Site degradation week 25/09/2017 to 28/09/2017
This issue is a collection of what was worked on during the week.
The working theory is that the original issue was that Redis was over taxed and couldn't respond in time.
This was resolved by splitting Redis:
https://gitlab.com/gitlab-com/infrastructure/issues/2855
However, since the site needed to rebuild its cache, the extra load on the frontends started slowing them down.
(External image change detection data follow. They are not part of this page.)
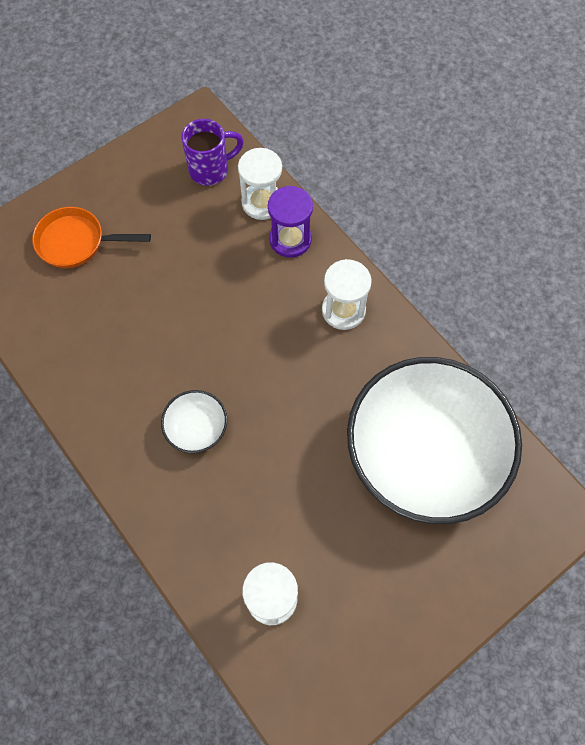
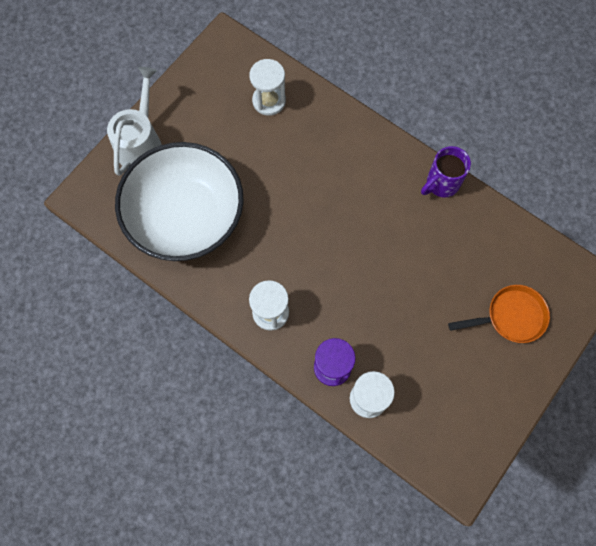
camera: 165 degrees right, 5 degrees up
(196, 428) = (355, 192): white bowl -> none
(210, 170) = (426, 422): purple mug -> purple mug (441, 183)
(472, 580) = (141, 142): none -> white watering can

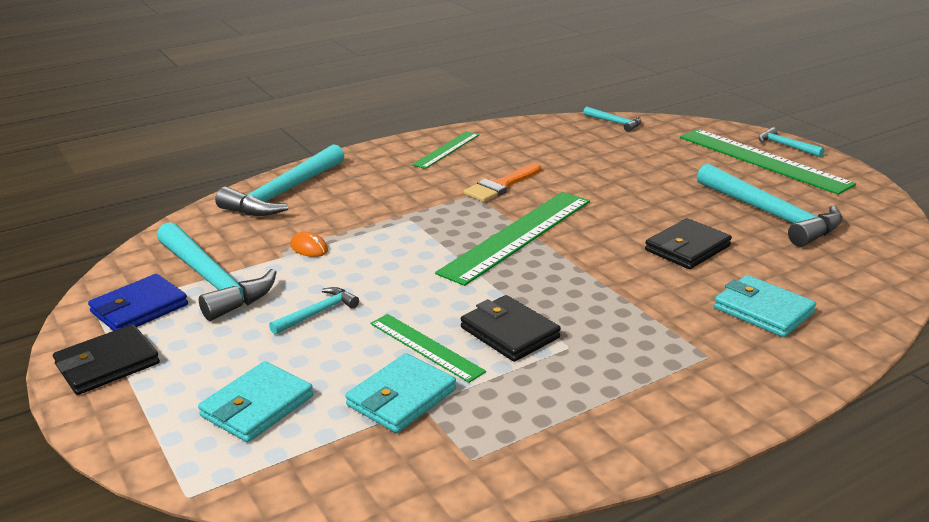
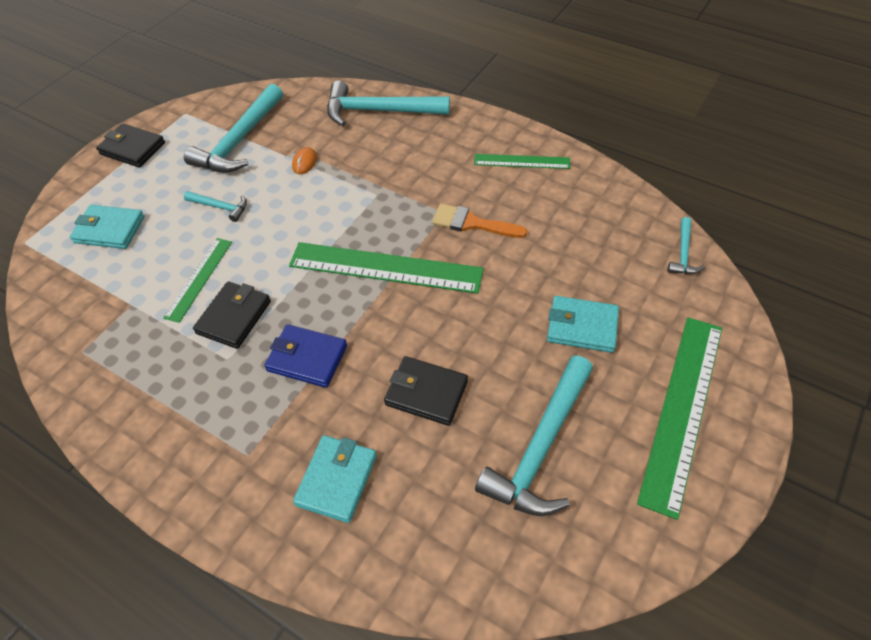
camera: 65 degrees right, 25 degrees up
(139, 308) = (194, 128): blue wallet -> blue wallet (307, 358)
(401, 397) = (136, 291): turquoise wallet -> turquoise wallet (582, 326)
(786, 146) = (745, 425): turquoise hammer -> none

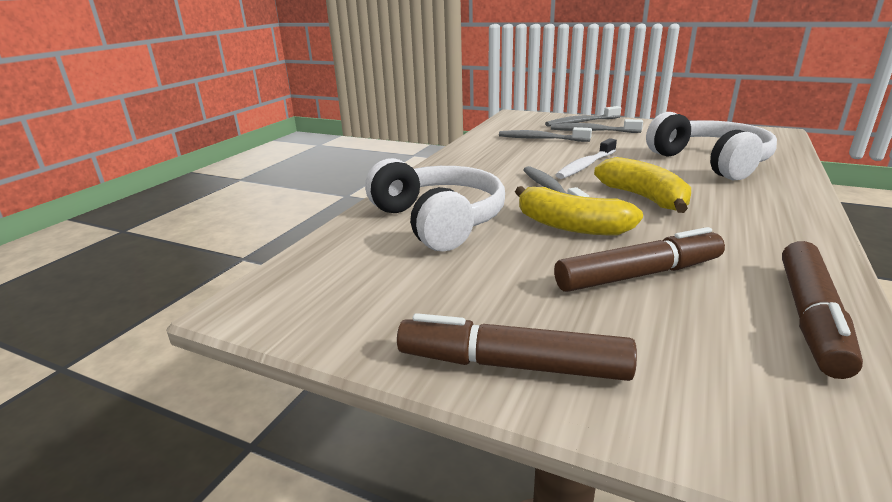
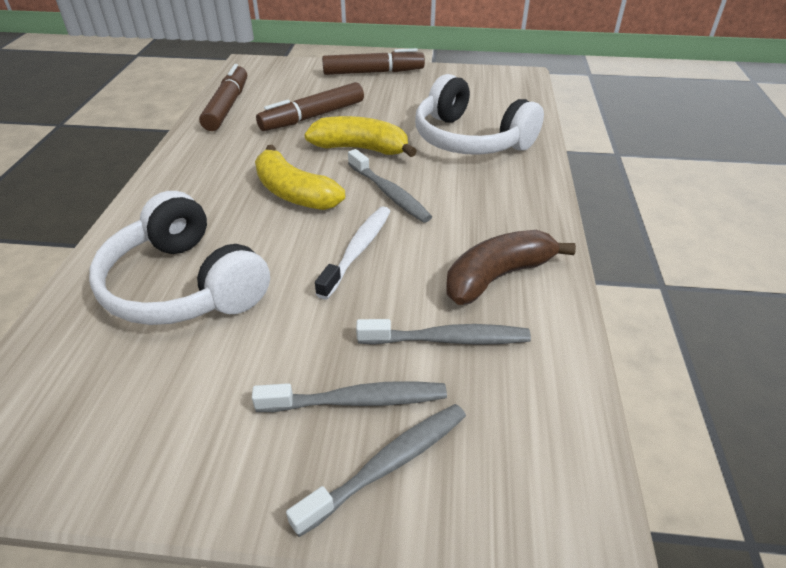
camera: 160 degrees right, 15 degrees up
(497, 151) = (497, 277): none -> brown banana

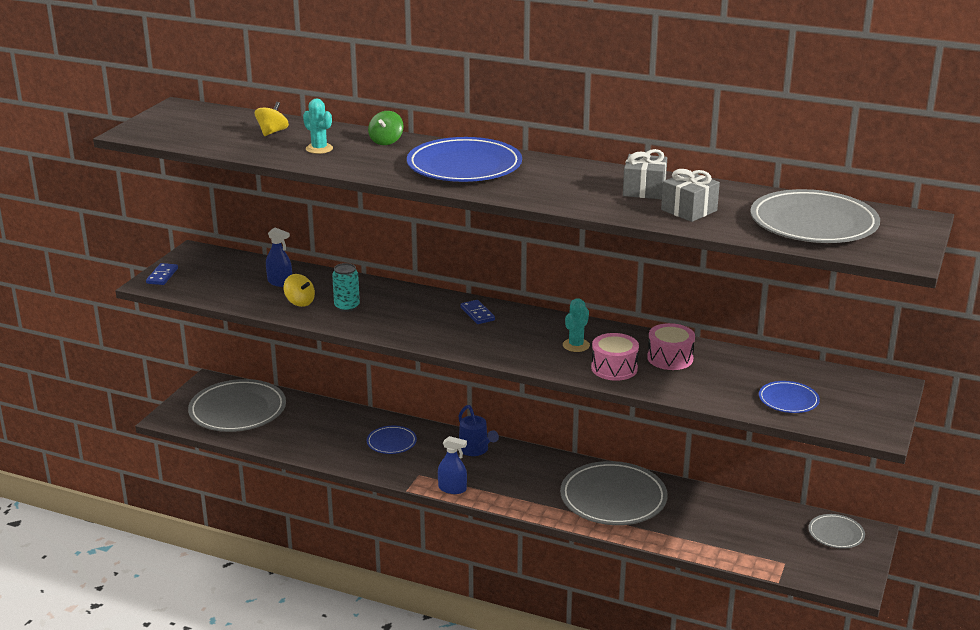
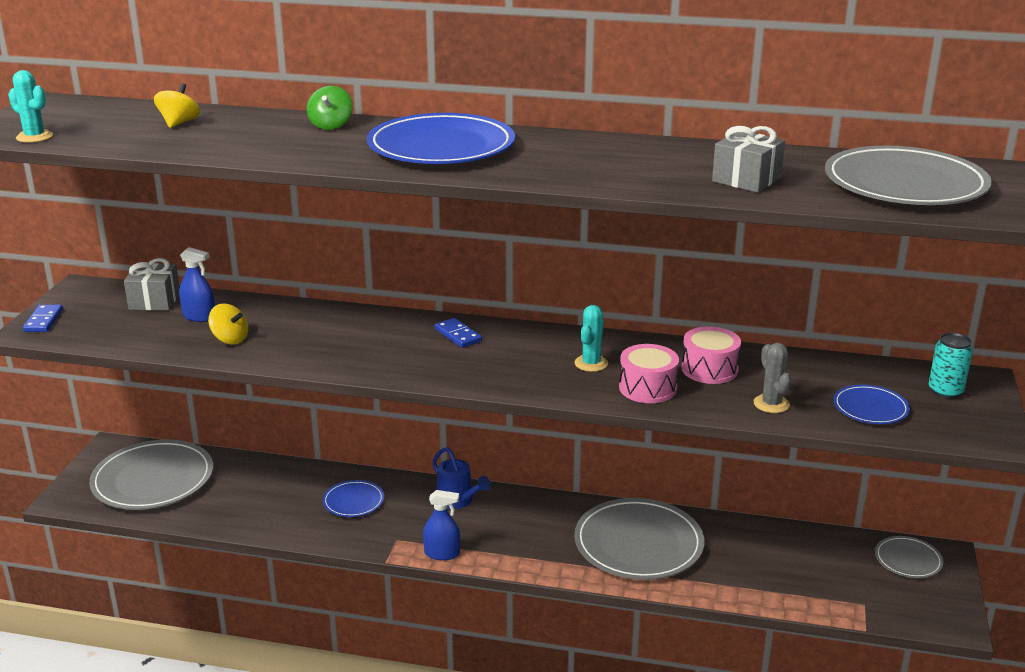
camera: 10 degrees left, 0 degrees up
(319, 149) = (246, 138): turquoise cactus -> turquoise cactus (34, 137)
(347, 307) = (292, 340): turquoise can -> turquoise can (945, 391)
(644, 190) = (678, 160): grey gift -> grey gift (154, 301)
(708, 389) = (771, 404): none -> grey cactus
The number of web and API frontends were increased.
web: https://gitlab.com/gitlab-com/infrastructure/issues/2858 api: https://gitlab.com/gitlab-com/infrastructure/issues/2861
The last issues that was fixed; HAproxy. https://gitlab.com/gitlab-com/infrastructure/issues/2880
Since the last HAproxy change, the site has been very responsive.
Corrective actions
The following are the corrective actions that were opened as a direct result of diagnosing and working through the site issues during this week:
- https://gitlab.com/gitlab-com/infrastructure/issues/2895 - add cpu alerts
- https://gitlab.com/gitlab-com/infrastructure/issues/2889 - improve terraform load balancing management
- https://gitlab.com/gitlab-com/infrastructure/issues/2860 - better optics/alarms for redis failovers
- https://gitlab.com/gitlab-com/infrastructure/issues/2859 - sentry went down when redis was down
- https://gitlab.com/gitlab-com/infrastructure/issues/2861 - increase the api fleet capacity (done)
- https://gitlab.com/gitlab-com/infrastructure/issues/2894 - increase the pullmirror capacity (done)